Julia Wolf singles chronology
| "Burning House" (2023) | "In My Room" (2024) | "Life Is a Storm" (2024) |

Music video
- "In My Room" on YouTube

= In My Room (Julia Wolf song) =

2024 single by Julia Wolf

"In My Room" is a song by American singer Julia Wolf, released on March 22, 2024 as the lead single from her second studio album, Pressure (2025). Produced by Scro, it gained traction on the video-sharing app TikTok and is considered her breakout hit.

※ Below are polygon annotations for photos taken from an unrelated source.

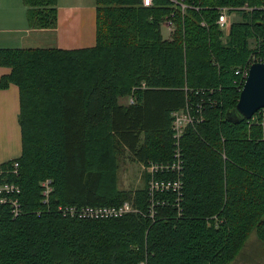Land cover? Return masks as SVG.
<instances>
[{
    "label": "trees",
    "instance_id": "1",
    "mask_svg": "<svg viewBox=\"0 0 264 264\" xmlns=\"http://www.w3.org/2000/svg\"><path fill=\"white\" fill-rule=\"evenodd\" d=\"M24 2L29 26L56 24V0ZM96 3L93 47L0 48L10 69L0 89H19L22 139L20 155L0 164V184L12 186L0 191V264L232 262L251 228L264 240V109L235 115L238 71L264 62V0ZM222 7L238 16L227 32ZM164 20L174 26L169 39ZM188 105L197 122L177 146L171 114ZM118 147L145 165H174L177 149L180 165L148 171L142 188L124 192ZM178 178V188L150 193L151 179ZM123 202L137 211L82 213Z\"/></svg>",
    "mask_w": 264,
    "mask_h": 264
},
{
    "label": "crops",
    "instance_id": "2",
    "mask_svg": "<svg viewBox=\"0 0 264 264\" xmlns=\"http://www.w3.org/2000/svg\"><path fill=\"white\" fill-rule=\"evenodd\" d=\"M56 24L52 27H31L24 0H0V48L82 49L96 44V0H56ZM231 22V20H230ZM167 25V27H166ZM164 20L161 28L170 30ZM169 36V37H168ZM165 39L171 37L168 33ZM0 66V76L8 74ZM19 89L10 83L0 89V164L21 153V127L18 121ZM132 163H139L132 160Z\"/></svg>",
    "mask_w": 264,
    "mask_h": 264
},
{
    "label": "rangeland",
    "instance_id": "3",
    "mask_svg": "<svg viewBox=\"0 0 264 264\" xmlns=\"http://www.w3.org/2000/svg\"><path fill=\"white\" fill-rule=\"evenodd\" d=\"M232 19H238L237 14L233 13L230 20ZM173 29H174V26L171 24L170 30L167 31L166 28L163 27V28H160V33L163 36V38H165L166 36H168V33H172ZM107 33L110 35L109 31ZM99 47L101 48V43ZM100 54H101V49H100ZM96 57H97V53L94 52V54H92L88 58H90L89 61H91ZM76 58L77 57H74V62H77ZM132 100H133V96L129 95L126 98H121L119 101L122 103H127V102H132ZM187 108L190 113L191 120L189 121L188 118H186L188 122L184 126L183 133L188 125H192L193 123L197 122L196 117L193 114V107H189L188 105ZM194 112H195V109H194ZM262 114H264V111L262 112ZM197 117L201 118L202 115L200 113H197ZM171 126H172V120H171ZM173 138H174L173 141L175 143L176 137L173 136ZM179 144L180 143H178V145ZM92 146L95 147V145H92ZM114 157H115V164H116V171H115L116 188L124 192H127V191L133 192L134 190L142 188L144 186L145 180H146V174L151 168L152 163H156L158 165L166 164L164 162H153V161L148 163L147 165L141 164V163H132L131 161H129V154L122 147L115 148ZM51 191H49L48 193H50ZM43 198H47V197H43ZM257 229L258 228L254 227L249 230L250 232L248 231L249 233H247L248 234L246 235L247 237L245 238L242 245L240 246V249H239L240 251L237 254L236 258L228 264H264V240L258 239L257 232H256L258 231Z\"/></svg>",
    "mask_w": 264,
    "mask_h": 264
},
{
    "label": "built area",
    "instance_id": "4",
    "mask_svg": "<svg viewBox=\"0 0 264 264\" xmlns=\"http://www.w3.org/2000/svg\"><path fill=\"white\" fill-rule=\"evenodd\" d=\"M153 2V0H141V4L143 6H149L151 5V3ZM181 8L184 9L185 5L184 4H180ZM230 19H231V14L228 13V9L226 7H222L220 8L219 11V15L217 18V23L219 25V28L222 31L227 32L228 28H229V24H230ZM250 66H247V68H244L241 71H238L241 75V80L242 82H244L247 74H248V68ZM200 110L201 108L198 107ZM172 117V130H173V136H175V144L178 146V141L180 140V137L183 134V130H184V126L185 124L188 122V120H191V116L190 113L188 111V108H184L180 111H175L171 114ZM186 118H188V120H186ZM186 120V121H185ZM185 121V122H184ZM174 156H175V164L173 165L171 164H161L158 165L156 163H152L151 168L149 169L150 172H163V171H167V170H174V169H178V164L180 165V155H179V151L177 149H175L174 152ZM15 165L16 162H15ZM1 172V171H0ZM179 186H181V181L178 178L177 180L171 181V180H167V182H158L156 180L151 179L150 180V193H152V190L154 191H161L162 189H168L170 187H175L178 188ZM44 188L45 190L43 191L42 195L44 197L48 198V192L51 191V188L49 186V182L46 180L44 183ZM12 189V186L7 185V184H0V191L4 190H10ZM44 198V199H47ZM129 211H137L136 209H133L131 207V205L128 202H123L121 205L118 206H86L82 208V213L83 215L87 216V217H91V218H96V217H117L122 215L124 212H129Z\"/></svg>",
    "mask_w": 264,
    "mask_h": 264
},
{
    "label": "water",
    "instance_id": "5",
    "mask_svg": "<svg viewBox=\"0 0 264 264\" xmlns=\"http://www.w3.org/2000/svg\"><path fill=\"white\" fill-rule=\"evenodd\" d=\"M262 108H264V62H253L240 89L235 115L251 119Z\"/></svg>",
    "mask_w": 264,
    "mask_h": 264
}]
</instances>
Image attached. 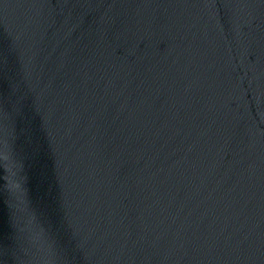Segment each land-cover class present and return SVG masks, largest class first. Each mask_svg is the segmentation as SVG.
I'll return each mask as SVG.
<instances>
[{
  "label": "water",
  "instance_id": "water-1",
  "mask_svg": "<svg viewBox=\"0 0 264 264\" xmlns=\"http://www.w3.org/2000/svg\"><path fill=\"white\" fill-rule=\"evenodd\" d=\"M0 264H264V0H0Z\"/></svg>",
  "mask_w": 264,
  "mask_h": 264
}]
</instances>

==Background and composition==
"In My Room" is about missing an ex-partner who has moved on and a guitar-heavy song. Julia Wolf has stated that the song was inspired by events in her personal life and "showcases how dark my brain can get sometimes and the agony of just not feeling seen by the one person you want to be seen by." She began writing the song in her bedroom in Queens, during a time when she began incorporating grisly themes into her music; in early 2024, she thought of the lyric "I'd slit my own throat just to see if you'd mourn me" while working on the song, and texted her sister and best friend to check if it seemed overly morbid. Soon after receiving approval, she found another line for the song, "I stalk myself on the internet just to see what you'll find." Wolf sent the song to Scro, who remotely created an entire track. After Wolf and her manager Tanner Barry moved to Los Angeles, they collaborated with Scro in person to shape the final version of the song. At Barry's suggestion, the song started with a stripped chorus into the instrumental.

==Release and promotion==
Julia Wolf teased the song on TikTok ahead of its release in March 2024, via pairing snippets of the track to visuals from The Twilight Saga films. The song quickly resonated with Twilight fans. As the trend began to wane, funding for the song decreased. The independent distributor Stem, which Wolf was working with at the time, was hesitant to invest in further promotion of the song as it was associated with a short-lived fad. However, Wolf sustained the song's popularity by continuing to post it with clips featuring Twilight characters, as the Twilight fandom appeared to be the most receptive audience. The initial videos gathered hundreds of thousands of views, but subsequent videos went on to accumulate millions. The song's success led to Wolf reaching a deal with AWAL in January 2025, which helped increase her public exposure. Wolf also released an acoustic version of the song on February 21, 2025.

==Charts==

Chart performance for "In My Room"
| Chart (2025–2026) | Peak position |
|---|---|
| Canada Hot 100 (Billboard) | 70 |
| Canada Mainstream Rock (Billboard Canada) | 30 |
| Canada Modern Rock (Billboard Canada) | 33 |
| Ireland (IRMA) | 100 |
| UK Singles (Official Charts) | 63 |
| UK Indie (Official Charts) | 22 |
| UK Rock & Metal (Official Charts) | 8 |
| US Billboard Hot 100 | 57 |
| US Hot Rock & Alternative Songs (Billboard) | 11 |
| US Rock & Alternative Airplay (Billboard) | 3 |

==Certifications==

Certifications for "In My Room"
| Region | Certification | Certified units/sales |
| New Zealand (RMNZ) | Gold | 15,000^{‡} |
| United Kingdom (BPI) | Silver | 200,000^{‡} |
| United States (RIAA) | Platinum | 1,000,000^{‡} |
^{‡} Sales+streaming figures based on certification alone.